Bien-sûr, ces bourgeois savent qu’ils ne risquent pas grand chose en participant à de tels diners : si ils se font prendre, ils payeront tout au plus une amende de 135€, ce qui ne représente rien pour eux. Si ils sont contaminés au Covid-19, ils savent parfaitement qu’il y aura toujours un lit de réanimation disponible pour eux, dans une clinique privée ou avec une équipe médicale à domicile si il le faut. Nombre de travailleurs ou anciens travailleurs souffrant de comorbidités n’ont pas cette chance et savent que, pour eux, attraper le Covid peut signifier mourir faute de places disponibles en réanimation. C’est ce qui est déjà arrivé à plusieurs milliers de personnes partout à travers le monde. Pourtant, dans une situation épidémique catastrophique, où les hôpitaux sont saturés, où les places disponibles en réanimation se font de plus en plus rares, il semble assez évident que la vermine bourgeoisie qui se contamine dans de luxueux restaurants clandestins ne devrait pas être prise en charge par les services de santé, afin d’économiser de précieux lits.
Suite à la polémique, Pierre-Jean Chalençon a pathétiquement tenté de se défendre en affirmant qu’aucun repas clandestin n’est organisé au Palais Vivienne, qu’aucun ministre n’est venu diner et que tout cela n’était qu’une blague, un poisson d’avril. Pourtant, les images tournées par M6 ont bien prouvé le contraire, et ce mardi 6 avril, la société des journalistes de la chaîne a affirmé être en mesure de confirmer « la présence d’au moins un membre du gouvernement à un de ces dîners ».

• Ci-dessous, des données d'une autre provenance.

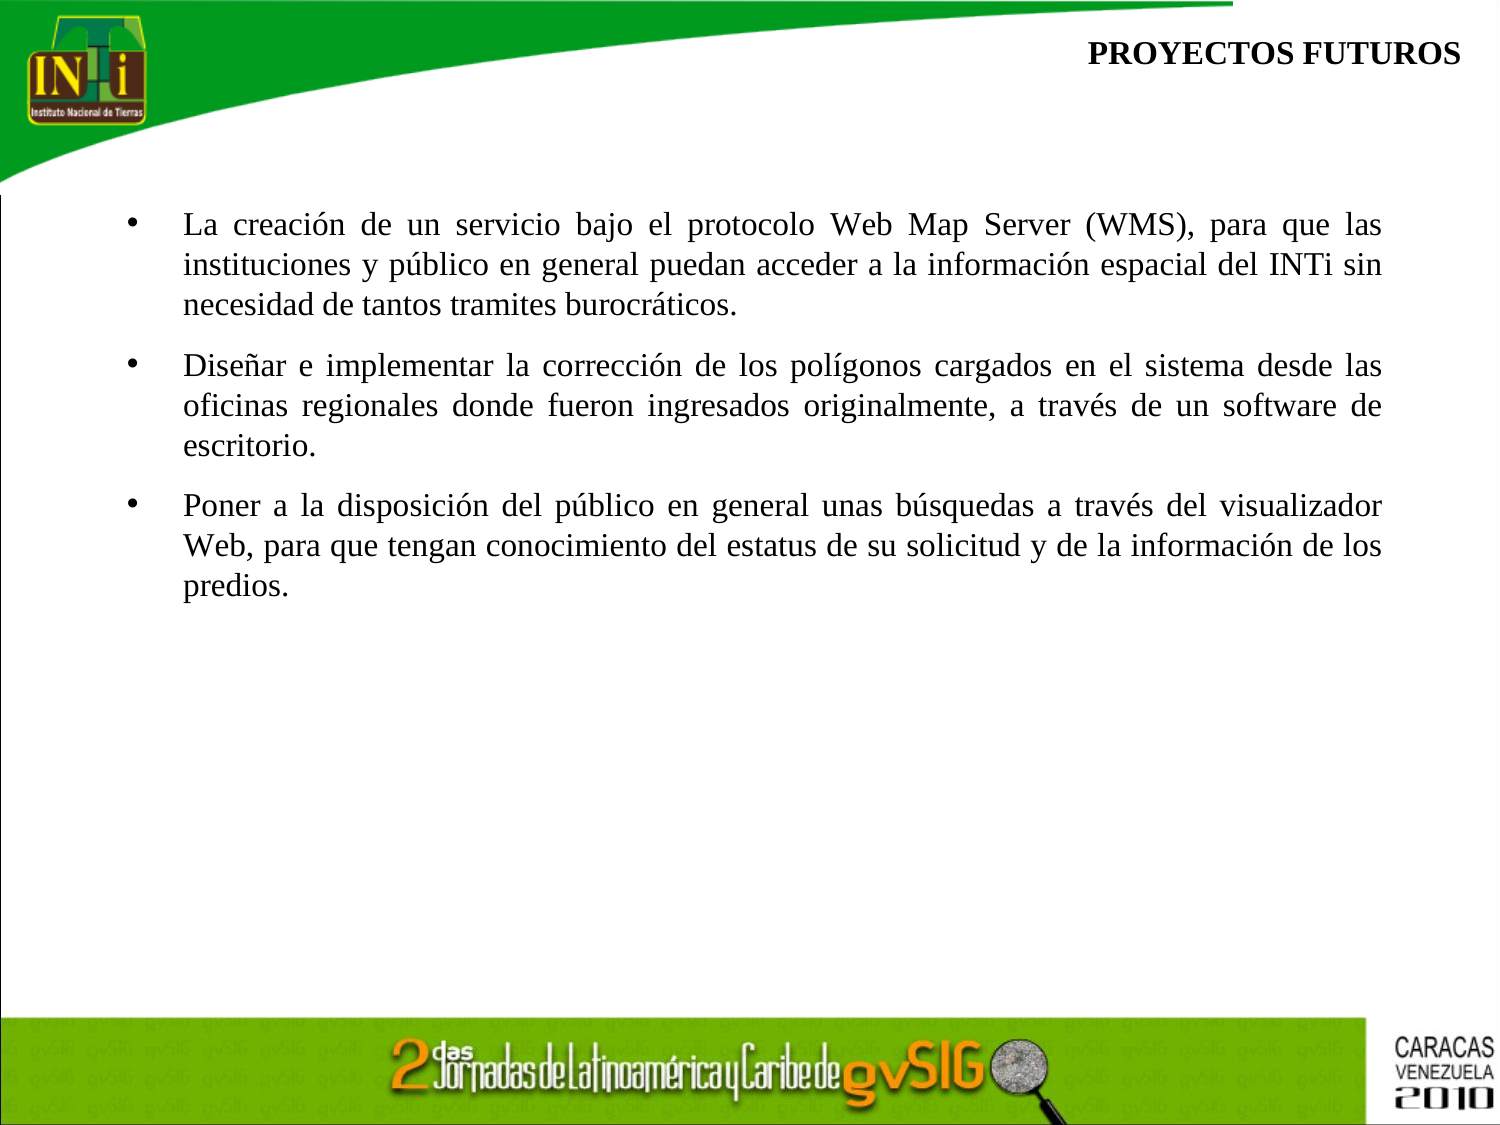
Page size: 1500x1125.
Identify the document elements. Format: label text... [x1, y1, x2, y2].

text_box La creación de un servicio bajo el protocolo Web Map Server (WMS), para que las instituciones y público en general puedan acceder a la información espacial del INTi sin necesidad de tantos tramites burocráticos. Diseñar e implementar la corrección de los polígonos cargados en el sistema desde las oficinas regionales donde fueron ingresados originalmente, a través de un software de escritorio. Poner a la disposición del público en general unas búsquedas a través del visualizador Web, para que tengan conocimiento del estatus de su solicitud y de la información de los predios. [112, 194, 1400, 612]
text_box PROYECTOS FUTUROS [720, 23, 1477, 79]
picture [0, 0, 1500, 1125]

Cette nouvelle affaire nous démontre une fois de plus que les larges masses populaires et la haute bourgeoisie monopoliste ne vivent pas dans le même monde. Quand eux « se gavent de saumon sur lit de caviar », pour reprendre la formule du groupe IAM dans le célèbre morceau « nés sous la même étoile », nous, avons souvent du mal à boucler les fins de mois, à payer notre loyer, à faire plaisir à nos enfants. Pendant qu’eux se contentent de gérer leurs affaires en empochant les bénéfices de leurs entreprises, nous, travaillons au quotidien pour faire tourner la société et produisons toutes les richesses qu’ils s’accaparent. Pendant qu’eux ne connaissent pas le confinement, le couvre feu et les restrictions sanitaires, nous, sommes confinés dans de petits appartements et avons pour seule activité sociale le travail, pour celles et ceux d’entre nous qui en ont un.
Les repas clandestins de cette caste de bourgeois déconnectés de nos réalités, qui ne vivent qu’en nous exploitant, sont le symbole parfait de toute la corruption du système dans lequel nous vivons. Cependant, tout bouge, tout change, rien n’est éternel et, comme nous l’avons vu ces dernières années, la colère gronde, les mobilisations sociales prennent de plus en plus d’ampleur. Ainsi, nous pouvons avoir une certitude : tôt ou tard, nous leur ferons payer le prix fort pour leurs crimes, leur mépris, leur arrogance.